You will read there the good schools he had gone through, his rise to the corporate world, and his previous stint in the Finance department which was marked by two hard, moral decisions: First was to say 'hello' to new taxes. And second was to say 'goodbye' to his boss.

As to his being a good taxpayer, because he must be a poster boy for tax obedience, I think he has displayed patriotism when he opted to avail of the exemptions of a married man so late, in fact so very late, in life.

There's no sacrifice greater for fiscal good than that.

Before I close my nominating speech for him, let me remind the good secretary that his shareholders are the Filipino people and the way to make them happy is not to scrimp on spending but to let them enjoy the dividends of their tax payments. I am not yet ready to canonize him as the apostle of austerity but recent data on spending showed a disturbing drift toward a kind of parsimony that harms the public more than it helps them.

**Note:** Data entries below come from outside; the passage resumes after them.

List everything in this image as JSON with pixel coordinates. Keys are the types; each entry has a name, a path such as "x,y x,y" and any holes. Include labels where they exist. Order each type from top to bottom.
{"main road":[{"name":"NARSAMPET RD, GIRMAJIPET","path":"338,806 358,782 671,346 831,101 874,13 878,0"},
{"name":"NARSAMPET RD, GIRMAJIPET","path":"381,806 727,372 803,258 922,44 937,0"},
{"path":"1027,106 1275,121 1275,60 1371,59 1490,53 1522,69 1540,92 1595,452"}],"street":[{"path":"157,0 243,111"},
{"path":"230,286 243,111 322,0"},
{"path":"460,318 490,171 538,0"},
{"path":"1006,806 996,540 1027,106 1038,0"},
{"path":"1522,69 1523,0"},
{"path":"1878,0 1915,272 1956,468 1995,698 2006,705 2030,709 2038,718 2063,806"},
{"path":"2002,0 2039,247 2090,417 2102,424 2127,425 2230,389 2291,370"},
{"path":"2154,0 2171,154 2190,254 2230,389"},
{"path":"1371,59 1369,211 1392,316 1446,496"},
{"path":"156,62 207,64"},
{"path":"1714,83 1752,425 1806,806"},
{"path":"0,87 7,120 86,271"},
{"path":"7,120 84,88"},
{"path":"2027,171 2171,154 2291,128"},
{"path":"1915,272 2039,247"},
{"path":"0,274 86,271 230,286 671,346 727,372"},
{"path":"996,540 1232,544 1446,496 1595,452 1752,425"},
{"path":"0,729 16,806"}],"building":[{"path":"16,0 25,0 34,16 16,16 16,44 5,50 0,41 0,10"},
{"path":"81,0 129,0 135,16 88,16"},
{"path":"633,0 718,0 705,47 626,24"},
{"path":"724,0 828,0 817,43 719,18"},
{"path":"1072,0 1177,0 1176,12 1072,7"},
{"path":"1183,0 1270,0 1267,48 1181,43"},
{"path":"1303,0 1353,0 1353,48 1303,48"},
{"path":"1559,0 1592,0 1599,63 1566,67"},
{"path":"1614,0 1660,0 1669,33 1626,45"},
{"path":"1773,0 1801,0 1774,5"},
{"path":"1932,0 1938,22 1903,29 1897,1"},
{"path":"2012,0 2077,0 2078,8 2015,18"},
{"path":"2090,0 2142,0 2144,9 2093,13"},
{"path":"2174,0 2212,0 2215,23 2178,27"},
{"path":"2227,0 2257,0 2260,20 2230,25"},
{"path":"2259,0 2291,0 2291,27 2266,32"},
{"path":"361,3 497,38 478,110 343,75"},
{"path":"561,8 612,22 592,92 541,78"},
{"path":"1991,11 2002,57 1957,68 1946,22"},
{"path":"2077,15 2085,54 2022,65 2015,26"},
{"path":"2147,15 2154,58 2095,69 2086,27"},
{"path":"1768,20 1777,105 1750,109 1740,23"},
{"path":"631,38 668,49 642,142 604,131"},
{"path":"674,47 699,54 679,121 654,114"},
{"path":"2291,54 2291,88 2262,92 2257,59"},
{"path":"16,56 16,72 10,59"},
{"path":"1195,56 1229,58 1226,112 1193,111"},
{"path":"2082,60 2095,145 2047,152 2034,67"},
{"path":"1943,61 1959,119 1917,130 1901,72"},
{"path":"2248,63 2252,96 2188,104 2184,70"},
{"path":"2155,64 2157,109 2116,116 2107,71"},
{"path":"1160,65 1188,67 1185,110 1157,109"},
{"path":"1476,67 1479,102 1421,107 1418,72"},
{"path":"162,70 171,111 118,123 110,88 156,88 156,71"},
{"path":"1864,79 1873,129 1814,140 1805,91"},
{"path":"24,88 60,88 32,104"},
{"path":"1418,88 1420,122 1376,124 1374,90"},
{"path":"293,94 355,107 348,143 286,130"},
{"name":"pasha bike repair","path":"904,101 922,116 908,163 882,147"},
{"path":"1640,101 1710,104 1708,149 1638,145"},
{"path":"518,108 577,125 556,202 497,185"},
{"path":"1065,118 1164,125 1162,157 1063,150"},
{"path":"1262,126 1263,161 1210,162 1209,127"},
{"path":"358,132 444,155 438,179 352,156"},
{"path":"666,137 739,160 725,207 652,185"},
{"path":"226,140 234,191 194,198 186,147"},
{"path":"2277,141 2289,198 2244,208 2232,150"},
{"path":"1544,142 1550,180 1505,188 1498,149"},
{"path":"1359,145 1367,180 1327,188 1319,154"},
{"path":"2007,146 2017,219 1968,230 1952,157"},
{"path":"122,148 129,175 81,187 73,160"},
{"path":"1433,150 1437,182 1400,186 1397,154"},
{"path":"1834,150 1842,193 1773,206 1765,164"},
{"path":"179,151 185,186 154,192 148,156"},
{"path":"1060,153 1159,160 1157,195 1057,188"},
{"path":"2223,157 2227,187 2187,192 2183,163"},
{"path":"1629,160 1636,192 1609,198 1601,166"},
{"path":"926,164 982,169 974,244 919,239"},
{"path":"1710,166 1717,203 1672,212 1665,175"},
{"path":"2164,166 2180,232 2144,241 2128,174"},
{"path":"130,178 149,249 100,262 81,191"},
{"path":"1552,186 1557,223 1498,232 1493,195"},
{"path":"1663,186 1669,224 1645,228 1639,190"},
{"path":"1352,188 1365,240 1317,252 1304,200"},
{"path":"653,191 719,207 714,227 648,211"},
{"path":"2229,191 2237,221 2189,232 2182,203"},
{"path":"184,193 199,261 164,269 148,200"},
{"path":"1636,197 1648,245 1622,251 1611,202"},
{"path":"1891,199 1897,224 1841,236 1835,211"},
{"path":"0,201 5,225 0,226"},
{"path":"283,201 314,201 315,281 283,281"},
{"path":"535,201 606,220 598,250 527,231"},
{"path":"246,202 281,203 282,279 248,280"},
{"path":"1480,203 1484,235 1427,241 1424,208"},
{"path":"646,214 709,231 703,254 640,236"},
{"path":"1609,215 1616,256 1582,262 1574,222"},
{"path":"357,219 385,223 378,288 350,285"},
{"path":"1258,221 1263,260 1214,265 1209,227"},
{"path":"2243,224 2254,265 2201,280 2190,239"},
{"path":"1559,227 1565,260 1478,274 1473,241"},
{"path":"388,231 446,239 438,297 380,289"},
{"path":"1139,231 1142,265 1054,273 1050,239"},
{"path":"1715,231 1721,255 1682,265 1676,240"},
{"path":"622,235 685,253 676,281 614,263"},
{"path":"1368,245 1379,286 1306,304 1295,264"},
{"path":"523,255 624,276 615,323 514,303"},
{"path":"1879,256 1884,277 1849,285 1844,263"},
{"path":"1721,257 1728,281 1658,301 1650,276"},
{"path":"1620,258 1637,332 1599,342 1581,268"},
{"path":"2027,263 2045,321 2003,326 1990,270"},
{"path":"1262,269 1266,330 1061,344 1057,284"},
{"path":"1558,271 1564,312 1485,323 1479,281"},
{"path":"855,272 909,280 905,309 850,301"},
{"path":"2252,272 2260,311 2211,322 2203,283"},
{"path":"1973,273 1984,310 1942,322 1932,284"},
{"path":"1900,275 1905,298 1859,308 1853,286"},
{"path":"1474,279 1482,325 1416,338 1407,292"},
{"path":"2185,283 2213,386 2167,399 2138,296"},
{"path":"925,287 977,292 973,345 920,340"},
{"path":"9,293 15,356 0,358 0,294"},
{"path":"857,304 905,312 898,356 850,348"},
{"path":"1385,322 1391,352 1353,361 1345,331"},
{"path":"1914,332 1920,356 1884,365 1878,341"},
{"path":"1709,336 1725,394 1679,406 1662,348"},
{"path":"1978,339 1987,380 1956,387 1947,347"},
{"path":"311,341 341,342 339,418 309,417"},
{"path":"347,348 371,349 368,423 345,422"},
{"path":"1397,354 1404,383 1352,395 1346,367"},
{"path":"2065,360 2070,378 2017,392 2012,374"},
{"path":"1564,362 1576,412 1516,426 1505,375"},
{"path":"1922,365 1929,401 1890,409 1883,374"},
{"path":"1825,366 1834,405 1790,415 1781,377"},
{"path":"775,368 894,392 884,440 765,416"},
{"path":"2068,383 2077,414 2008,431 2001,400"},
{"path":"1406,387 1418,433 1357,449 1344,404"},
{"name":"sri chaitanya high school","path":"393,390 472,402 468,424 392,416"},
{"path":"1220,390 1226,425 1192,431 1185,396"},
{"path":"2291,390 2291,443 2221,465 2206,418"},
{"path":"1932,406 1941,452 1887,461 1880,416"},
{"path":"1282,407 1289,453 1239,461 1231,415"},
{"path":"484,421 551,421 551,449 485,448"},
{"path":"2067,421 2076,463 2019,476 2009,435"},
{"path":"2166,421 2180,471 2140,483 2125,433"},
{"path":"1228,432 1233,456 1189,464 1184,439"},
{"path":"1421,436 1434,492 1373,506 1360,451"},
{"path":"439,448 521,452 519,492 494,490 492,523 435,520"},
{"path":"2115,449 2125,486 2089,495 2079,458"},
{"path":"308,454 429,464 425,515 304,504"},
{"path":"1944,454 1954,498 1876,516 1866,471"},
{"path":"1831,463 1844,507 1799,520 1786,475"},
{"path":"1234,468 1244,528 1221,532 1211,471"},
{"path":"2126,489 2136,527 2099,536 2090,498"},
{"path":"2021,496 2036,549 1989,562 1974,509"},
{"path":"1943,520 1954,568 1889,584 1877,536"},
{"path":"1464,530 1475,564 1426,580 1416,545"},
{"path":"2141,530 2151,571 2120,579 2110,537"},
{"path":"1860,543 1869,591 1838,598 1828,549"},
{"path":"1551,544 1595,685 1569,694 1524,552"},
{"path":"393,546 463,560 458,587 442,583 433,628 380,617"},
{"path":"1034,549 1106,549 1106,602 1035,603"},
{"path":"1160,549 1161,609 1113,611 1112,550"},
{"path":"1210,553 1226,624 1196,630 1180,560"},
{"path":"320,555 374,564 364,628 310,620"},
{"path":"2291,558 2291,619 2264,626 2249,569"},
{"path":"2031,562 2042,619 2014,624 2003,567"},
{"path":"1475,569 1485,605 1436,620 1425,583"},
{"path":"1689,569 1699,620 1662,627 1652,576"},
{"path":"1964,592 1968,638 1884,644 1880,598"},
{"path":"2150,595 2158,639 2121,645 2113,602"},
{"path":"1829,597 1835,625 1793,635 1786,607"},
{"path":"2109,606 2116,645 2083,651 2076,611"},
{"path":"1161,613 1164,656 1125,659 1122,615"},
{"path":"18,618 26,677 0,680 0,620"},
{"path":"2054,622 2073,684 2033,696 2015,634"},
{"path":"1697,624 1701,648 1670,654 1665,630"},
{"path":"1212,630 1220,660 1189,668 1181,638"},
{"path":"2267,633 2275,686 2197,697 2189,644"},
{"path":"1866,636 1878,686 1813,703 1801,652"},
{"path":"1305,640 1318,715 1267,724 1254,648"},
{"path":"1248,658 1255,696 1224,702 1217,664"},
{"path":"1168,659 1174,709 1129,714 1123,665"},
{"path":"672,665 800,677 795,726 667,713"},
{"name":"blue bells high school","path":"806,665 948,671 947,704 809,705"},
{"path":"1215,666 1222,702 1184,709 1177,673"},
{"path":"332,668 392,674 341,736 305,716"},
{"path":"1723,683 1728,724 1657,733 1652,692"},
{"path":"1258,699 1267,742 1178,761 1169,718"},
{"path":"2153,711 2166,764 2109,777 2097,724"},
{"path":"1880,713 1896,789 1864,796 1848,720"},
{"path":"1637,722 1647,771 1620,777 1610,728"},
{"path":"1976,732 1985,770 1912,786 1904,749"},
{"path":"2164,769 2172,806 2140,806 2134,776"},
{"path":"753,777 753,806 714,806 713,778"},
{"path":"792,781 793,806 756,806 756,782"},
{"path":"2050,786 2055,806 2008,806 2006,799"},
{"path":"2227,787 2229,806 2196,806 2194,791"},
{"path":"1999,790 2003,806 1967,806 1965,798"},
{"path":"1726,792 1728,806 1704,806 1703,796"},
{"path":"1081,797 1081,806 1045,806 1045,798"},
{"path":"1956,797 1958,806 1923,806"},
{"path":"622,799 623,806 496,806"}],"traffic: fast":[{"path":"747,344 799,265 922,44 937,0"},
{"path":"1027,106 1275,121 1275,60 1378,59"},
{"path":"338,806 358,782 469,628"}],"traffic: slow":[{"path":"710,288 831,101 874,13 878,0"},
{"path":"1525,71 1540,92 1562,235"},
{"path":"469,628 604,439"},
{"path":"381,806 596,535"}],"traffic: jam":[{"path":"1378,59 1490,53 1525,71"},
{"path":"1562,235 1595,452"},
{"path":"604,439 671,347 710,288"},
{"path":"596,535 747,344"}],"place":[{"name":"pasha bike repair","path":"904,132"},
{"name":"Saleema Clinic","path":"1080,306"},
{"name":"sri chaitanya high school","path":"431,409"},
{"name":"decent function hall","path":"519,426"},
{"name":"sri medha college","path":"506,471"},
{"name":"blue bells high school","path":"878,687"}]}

Reporting a surplus created out of withholding services and strangling infrastructure work can never be a fiscal virtue. And please do not sugarcoat underspending as an anticorruption initiative because it is not.

On the contrary, it is antiprogress because funding delayed is development denied. Hindi nangangahulugan na ang daang matuwid ay dapat mabagal.

Because he has promised to do the above, then Mr. President, dear colleagues, it is therefore my honor to endorse the confirmation of the appointment of Cesar Purisima as Secretary of Finance.